Michael Powell's first independent film, "The Edge of the World" (1936) was shot on( the very forbidding) location on the westernmost of the Shetland Islands, Foula (called "Hirta" in the movie), is an almost ethnographic record of life on the edge economically as well as geographically. Eventually, the inhabitants give the island up, as had occurred on one of the Orkney Islands (St. Kilda) in 1930. A 1978 documentary, the last movie Powell made, "Return to the Edge of the World" show that the location used still had the same families and that the islanders and the film-makers liked each other.
In the 1936 movie there is a very harsh father (John Laurie) unwilling to abandon the way of live of the ancestors. He approves a very dangerous race up very steep cliffs (rising 1220 feet out of the North Sea) and does not accept responsibility). In the oncoming social change, in the theme of forbidden love in an exotic, island locale, in the ethnographic focus, and in the painterly compositions, the movie reminds me of Murnau's final masterpiece, "Tabü," though that was filmed on warmer islands. Both have archetypal vexed loves (between characters played by Belle Chrystall and Niall MacGinnis), though the one in "Edge" is forbidden by the father rather than by tribal law.
Lambert Williamson's music is sometimes effective, sometimes overwrought, often choral, and pretty much almost foregrounded. The acting is better in Powell's later "I Know Where I'm Going." The scenery is more spectacular in "Edge." The scenes of the race were obviously dangerous to film. (Powell's autobiography relates that both actors and cameramen had to be rescued with ropes multiple times.) The shots of the racing youths are intercut with shots of the women and the minister and the men in the boats below watching in montage right out of Eisenstein, who also used many closeups in his montages, most notably the Potemkin steps one. " There is also a race against time through a gale at the melodramatic end with the life of an infant at risk.

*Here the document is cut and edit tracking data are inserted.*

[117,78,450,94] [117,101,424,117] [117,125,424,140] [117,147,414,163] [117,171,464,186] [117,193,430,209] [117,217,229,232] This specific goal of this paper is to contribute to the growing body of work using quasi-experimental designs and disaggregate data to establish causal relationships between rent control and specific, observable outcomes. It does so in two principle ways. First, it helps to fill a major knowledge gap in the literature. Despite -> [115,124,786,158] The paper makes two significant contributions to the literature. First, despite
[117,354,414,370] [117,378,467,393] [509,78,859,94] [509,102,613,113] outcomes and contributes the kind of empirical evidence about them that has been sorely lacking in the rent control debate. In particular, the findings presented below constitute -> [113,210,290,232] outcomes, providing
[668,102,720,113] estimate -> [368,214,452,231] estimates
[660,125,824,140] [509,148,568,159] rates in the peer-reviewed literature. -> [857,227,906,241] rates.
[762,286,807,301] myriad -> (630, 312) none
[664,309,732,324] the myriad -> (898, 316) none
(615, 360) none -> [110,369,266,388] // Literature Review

I think that the plots of both Powell's Scottish movies are unoriginal, and it is mildly amusing that Powell differentiated "Edge" from Robert Flaherty's earlier movie about a dying way of life on other North Sea islands, "Man of Aran," by saying Flaherty didn't have a story, whereas his own movie had drama. (On the other had, Flaherty claimed to be making documentaries and set up much of what he recorded.) Powell had some folk myth confrontations (not all that different from those in the medieval The Sagas of the Icelanders, set somewhat further northeast), a lot of travelog shots, and not much of a story either.
The shoot took longer than expected and the production was running out of moneyand, perhaps, film stock on the very remote locationwhich probably accounts for the rushed ending after a leisurely paced cinematic outing in the North Atlantic.